CONSIGNE DE TRAVAIL:
Reproduisez à l'identique le passage du texte sur les zoonoses qui commence à « Les modifications des » et se termine à « les prochaines années. ».
____ TEXTE
Ainsi, pour expliquer l'émergence du virus Nipah en Malaisie, il a fallu comprendre que lorsque les chauves-souris sortent la nuit manger des fruits elles ont ensuite un réflexe, dès qu’elles déglutissent, elles urinent. Elles peuvent contaminer les fruits des arbres et des autres petits mammifères, qui se contaminent en les mangeant. "C’est toute cette chaîne de contamination qu’il faut explorer", explique Elodie Monchâtre-Leroy. Le trafic d’animaux sauvage est pourtant interdit par une convention. Cependant en Chine celle-ci n’est jamais respectée. "La recherche se focalise sur les traitements et les vaccins, analyse le professeur Didier Sicard sur France Culture, mais elle néglige complètement l'origine animale de l'épidémie; Mais les chinois ne nous donnent pas tous les éléments".
La biodiversité et le changement climatique
Dans une tribune publiée dans le journal "Le Monde", les chercheurs en écologie Jean-Marc Roda et Jacques Tassi estiment "qu’à la source de la déforestation et des pandémies, il y a une incapacité dramatique à entrevoir la misère d’une partie de la population mondiale". Selon eux "c’est la précarité rurale qui conduit les agriculteurs à convertir les forêts en terres agricoles et qui est à l’origine des zoonoses".
Il est urgent d'enquêter sur l'origine animale de l'épidémie de Covid-19.
Les modifications des écosytèmes et la déforestation sont des sources fréquentes et bien connues d’émergence et de développement de bactéries. Ce qui inquiète les scientifiques, car selon eux cela risque de se multiplier de plus en plus dans les prochaines années.
Le virus Ebola est apparu au milieu des années 70 au Soudan et au Congo en Afrique. Puis il s’est propagé particulièrement rapidement dans les zones déforestées. Ainsi le réchauffement climatique et la pandémie mondiale sont liés.
Le cycle de la vie
Marylène Pilloy est pharmacienne à Saulxure-les-Nancy. Dans sa thèse, "les zoonoses transmissibles du rat à l’homme : conseils en officine", elle explique que "la plupart des foyers naturels de peste sont dans les régions où les précipitations annuelles sont faibles, notamment les montagnes, et où les saisons sèches empêchent la croissance des forêts et provoquent la formation de régions désertiques, semi-désertiques et de steppes comme les savanes, prairies, pampas". Les pandémies trouvent leurs origines dans des microbes portés par des animaux, "les zoonoses ont toujours existé. On déplace de plus en plus les animaux sauvages avec pour conséquences les transformations des écosystèmes", ajoute Marylène Pilloy. "Mais on ne comprend pas pourquoi aujourd'hui il y a autant de mutations batériennes et virales".
________
____ DONNÉES RÉPERTORIÉES
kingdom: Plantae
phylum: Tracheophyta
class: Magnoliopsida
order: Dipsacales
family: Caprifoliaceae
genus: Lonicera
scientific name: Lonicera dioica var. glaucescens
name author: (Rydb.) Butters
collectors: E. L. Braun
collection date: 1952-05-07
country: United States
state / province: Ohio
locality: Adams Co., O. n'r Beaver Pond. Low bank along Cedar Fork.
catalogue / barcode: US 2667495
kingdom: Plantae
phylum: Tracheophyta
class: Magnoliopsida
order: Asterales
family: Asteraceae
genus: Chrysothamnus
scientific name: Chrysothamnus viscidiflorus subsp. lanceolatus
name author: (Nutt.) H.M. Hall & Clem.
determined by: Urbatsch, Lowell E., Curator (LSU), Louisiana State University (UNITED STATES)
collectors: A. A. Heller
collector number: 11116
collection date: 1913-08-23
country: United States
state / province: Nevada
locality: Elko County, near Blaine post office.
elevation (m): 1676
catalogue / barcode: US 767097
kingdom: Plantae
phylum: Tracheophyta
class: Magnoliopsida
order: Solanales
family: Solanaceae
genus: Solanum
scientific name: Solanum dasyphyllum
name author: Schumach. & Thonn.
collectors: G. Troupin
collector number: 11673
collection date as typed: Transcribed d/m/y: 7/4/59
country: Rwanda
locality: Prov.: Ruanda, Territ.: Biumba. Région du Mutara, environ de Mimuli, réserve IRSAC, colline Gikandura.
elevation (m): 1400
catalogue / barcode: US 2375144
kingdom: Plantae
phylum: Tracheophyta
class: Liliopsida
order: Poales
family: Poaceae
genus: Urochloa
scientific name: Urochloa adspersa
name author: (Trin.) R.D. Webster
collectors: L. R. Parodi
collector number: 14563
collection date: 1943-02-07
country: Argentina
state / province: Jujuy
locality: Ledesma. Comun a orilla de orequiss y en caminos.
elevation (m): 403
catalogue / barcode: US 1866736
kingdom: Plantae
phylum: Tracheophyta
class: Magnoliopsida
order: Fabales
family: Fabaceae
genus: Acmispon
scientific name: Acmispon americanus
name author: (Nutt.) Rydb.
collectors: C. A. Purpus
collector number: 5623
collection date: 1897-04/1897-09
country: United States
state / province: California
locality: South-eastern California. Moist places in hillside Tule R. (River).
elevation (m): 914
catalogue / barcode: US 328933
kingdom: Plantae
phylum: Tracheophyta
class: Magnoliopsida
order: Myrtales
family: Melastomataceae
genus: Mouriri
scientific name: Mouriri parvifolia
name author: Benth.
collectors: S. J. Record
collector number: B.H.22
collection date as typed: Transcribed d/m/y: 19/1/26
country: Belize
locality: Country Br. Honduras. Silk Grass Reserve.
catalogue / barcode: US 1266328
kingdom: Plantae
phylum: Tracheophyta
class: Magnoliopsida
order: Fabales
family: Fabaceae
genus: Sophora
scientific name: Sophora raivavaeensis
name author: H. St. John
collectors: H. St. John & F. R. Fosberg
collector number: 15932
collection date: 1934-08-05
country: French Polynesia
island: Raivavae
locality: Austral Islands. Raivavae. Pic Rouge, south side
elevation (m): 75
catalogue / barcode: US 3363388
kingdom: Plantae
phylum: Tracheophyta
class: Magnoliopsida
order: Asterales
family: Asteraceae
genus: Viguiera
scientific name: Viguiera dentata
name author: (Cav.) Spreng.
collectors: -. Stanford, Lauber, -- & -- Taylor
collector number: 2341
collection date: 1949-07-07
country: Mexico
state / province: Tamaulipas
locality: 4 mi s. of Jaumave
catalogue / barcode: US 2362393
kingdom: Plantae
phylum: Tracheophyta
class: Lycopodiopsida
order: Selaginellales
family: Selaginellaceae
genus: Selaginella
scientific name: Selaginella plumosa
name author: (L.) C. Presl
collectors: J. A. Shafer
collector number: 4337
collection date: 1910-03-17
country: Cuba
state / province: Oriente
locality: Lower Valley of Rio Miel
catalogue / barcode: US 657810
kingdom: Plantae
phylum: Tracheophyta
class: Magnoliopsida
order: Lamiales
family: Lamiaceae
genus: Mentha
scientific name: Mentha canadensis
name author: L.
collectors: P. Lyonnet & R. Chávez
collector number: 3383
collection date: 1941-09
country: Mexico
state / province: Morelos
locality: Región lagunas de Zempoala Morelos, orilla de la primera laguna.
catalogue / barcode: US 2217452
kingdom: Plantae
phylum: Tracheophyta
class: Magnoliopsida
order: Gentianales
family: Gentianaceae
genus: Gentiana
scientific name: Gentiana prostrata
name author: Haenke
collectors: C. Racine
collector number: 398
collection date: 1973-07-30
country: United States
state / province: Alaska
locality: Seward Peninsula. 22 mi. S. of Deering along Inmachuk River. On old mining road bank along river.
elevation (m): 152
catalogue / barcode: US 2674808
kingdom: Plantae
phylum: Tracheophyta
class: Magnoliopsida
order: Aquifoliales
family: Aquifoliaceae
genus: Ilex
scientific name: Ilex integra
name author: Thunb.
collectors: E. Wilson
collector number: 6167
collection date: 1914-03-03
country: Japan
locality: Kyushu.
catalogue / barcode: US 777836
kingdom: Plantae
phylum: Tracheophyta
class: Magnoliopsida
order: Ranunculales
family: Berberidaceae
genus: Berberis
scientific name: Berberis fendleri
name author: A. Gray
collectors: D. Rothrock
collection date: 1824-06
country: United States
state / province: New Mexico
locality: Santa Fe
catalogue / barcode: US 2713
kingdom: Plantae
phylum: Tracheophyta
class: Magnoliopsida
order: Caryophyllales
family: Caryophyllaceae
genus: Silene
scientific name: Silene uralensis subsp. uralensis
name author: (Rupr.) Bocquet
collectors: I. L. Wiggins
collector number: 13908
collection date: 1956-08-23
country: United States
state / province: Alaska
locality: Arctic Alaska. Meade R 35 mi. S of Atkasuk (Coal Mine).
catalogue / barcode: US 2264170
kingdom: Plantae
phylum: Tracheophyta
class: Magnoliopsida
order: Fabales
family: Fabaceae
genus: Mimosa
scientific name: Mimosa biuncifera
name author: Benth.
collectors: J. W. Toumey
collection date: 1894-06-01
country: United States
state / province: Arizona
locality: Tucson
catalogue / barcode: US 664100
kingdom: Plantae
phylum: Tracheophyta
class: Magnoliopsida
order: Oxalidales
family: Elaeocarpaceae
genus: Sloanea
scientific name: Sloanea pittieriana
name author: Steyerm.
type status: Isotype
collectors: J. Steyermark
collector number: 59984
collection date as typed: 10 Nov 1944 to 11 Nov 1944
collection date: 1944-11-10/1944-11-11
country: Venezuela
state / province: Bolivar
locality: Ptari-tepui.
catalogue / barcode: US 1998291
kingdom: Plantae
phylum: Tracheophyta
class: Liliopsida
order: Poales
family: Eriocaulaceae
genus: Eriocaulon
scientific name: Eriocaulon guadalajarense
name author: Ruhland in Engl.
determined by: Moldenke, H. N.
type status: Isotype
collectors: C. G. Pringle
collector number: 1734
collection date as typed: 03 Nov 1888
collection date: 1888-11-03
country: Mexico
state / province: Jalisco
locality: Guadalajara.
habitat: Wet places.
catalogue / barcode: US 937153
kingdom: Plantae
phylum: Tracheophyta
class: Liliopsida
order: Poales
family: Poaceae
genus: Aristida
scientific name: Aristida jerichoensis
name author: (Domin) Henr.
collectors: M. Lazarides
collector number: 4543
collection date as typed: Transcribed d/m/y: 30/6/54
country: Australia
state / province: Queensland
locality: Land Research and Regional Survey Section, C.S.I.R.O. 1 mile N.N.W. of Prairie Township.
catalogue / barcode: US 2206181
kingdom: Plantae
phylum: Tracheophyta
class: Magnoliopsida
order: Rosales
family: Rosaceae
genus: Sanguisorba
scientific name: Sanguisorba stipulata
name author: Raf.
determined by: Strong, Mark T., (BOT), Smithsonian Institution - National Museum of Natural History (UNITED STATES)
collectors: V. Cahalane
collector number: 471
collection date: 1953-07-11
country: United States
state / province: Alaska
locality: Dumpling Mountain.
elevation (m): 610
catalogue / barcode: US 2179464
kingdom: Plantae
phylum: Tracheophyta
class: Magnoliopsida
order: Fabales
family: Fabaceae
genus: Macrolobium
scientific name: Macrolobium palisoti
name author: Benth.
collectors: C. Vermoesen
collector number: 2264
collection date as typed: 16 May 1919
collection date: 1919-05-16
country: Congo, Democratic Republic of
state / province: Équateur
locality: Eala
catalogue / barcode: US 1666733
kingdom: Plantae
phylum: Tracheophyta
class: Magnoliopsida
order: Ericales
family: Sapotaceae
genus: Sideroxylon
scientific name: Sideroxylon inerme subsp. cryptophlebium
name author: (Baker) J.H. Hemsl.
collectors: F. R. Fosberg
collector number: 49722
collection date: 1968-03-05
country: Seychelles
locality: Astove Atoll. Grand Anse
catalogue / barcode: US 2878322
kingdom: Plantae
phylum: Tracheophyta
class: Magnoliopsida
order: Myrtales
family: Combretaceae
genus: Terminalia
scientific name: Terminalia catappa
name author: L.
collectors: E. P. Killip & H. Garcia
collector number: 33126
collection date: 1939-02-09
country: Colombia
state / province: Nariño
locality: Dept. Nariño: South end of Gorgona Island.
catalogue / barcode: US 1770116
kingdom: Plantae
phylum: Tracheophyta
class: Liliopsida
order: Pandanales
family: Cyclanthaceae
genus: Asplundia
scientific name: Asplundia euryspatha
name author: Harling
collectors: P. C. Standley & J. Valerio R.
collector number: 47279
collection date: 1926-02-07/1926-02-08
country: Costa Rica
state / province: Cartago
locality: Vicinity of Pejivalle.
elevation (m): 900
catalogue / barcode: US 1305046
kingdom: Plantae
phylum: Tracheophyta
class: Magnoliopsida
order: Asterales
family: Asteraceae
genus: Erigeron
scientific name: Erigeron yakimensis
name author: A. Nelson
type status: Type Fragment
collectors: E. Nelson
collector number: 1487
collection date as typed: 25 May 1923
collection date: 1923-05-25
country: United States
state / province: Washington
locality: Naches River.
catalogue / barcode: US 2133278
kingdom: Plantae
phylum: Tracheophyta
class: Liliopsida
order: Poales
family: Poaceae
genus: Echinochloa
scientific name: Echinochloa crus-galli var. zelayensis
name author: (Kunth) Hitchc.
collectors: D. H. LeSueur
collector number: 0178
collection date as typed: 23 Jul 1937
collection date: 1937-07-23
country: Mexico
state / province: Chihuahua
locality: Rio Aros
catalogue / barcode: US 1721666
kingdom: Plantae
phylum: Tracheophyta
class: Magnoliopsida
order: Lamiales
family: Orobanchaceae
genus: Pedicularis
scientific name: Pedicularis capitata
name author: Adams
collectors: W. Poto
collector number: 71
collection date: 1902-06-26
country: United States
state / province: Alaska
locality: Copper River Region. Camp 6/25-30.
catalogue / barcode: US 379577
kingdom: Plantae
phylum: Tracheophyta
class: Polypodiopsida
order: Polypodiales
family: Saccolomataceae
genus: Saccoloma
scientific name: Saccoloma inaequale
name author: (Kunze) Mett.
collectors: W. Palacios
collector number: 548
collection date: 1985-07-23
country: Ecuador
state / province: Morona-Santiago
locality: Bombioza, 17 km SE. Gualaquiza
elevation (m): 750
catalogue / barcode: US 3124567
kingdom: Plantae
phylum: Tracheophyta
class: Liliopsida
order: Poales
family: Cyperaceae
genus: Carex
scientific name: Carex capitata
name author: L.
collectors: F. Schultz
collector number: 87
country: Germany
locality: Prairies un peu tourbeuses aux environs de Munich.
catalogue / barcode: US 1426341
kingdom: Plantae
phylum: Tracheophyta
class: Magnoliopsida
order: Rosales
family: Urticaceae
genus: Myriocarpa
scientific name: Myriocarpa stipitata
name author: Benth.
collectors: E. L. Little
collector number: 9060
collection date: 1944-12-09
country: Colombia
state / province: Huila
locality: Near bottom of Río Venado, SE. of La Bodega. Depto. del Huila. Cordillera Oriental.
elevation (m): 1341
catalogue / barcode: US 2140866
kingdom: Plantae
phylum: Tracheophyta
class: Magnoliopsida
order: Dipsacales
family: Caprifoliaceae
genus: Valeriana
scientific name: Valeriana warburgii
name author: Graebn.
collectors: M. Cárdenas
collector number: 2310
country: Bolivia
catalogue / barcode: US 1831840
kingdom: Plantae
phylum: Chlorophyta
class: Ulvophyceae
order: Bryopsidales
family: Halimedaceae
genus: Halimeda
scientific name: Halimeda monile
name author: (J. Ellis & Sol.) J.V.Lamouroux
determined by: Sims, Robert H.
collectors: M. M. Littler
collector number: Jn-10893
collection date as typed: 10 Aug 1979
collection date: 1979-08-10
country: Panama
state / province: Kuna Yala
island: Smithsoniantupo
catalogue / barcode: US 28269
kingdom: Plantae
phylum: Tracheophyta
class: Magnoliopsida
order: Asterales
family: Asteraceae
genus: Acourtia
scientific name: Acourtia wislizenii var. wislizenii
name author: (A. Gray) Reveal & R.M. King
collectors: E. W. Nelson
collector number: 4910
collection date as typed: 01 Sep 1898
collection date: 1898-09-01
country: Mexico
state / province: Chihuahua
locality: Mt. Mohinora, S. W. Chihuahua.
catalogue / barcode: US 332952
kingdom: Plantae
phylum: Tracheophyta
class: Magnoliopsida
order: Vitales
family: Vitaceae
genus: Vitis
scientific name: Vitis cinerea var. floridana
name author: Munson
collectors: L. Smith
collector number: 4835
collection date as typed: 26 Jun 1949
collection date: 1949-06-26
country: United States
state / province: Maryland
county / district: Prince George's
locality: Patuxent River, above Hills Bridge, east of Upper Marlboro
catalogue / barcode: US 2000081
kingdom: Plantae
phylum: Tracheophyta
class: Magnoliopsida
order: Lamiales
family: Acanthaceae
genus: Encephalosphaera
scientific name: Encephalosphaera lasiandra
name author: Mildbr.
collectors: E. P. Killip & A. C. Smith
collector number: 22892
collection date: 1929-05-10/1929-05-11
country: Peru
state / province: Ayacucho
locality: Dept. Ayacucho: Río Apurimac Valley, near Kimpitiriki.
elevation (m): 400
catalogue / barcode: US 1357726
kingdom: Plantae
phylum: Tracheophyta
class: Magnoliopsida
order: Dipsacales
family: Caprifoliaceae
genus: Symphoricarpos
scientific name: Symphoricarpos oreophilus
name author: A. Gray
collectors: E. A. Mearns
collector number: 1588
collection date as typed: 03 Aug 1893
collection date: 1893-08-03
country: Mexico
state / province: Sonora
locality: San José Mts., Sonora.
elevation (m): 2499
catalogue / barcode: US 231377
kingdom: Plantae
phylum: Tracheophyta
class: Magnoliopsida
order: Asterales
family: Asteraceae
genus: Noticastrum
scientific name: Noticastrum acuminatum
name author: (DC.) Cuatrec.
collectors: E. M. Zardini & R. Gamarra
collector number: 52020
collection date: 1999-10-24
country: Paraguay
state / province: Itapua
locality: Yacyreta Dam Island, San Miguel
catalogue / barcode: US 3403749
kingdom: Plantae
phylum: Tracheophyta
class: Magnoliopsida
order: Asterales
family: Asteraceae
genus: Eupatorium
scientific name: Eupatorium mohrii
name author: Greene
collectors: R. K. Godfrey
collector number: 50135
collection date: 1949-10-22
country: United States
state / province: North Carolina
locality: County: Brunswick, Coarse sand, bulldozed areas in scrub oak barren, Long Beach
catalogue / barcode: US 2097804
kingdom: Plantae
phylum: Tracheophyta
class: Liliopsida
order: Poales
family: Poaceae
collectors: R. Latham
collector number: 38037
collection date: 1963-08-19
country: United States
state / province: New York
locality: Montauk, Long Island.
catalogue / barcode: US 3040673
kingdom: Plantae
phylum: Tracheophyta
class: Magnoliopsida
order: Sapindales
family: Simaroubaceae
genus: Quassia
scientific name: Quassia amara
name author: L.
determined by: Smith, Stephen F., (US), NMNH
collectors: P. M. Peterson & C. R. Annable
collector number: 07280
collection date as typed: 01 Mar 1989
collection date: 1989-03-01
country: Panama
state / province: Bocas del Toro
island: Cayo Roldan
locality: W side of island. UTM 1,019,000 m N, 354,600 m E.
________
RÉPONSE:
Les modifications des écosytèmes et la déforestation sont des sources fréquentes et bien connues d’émergence et de développement de bactéries. Ce qui inquiète les scientifiques, car selon eux cela risque de se multiplier de plus en plus dans les prochaines années.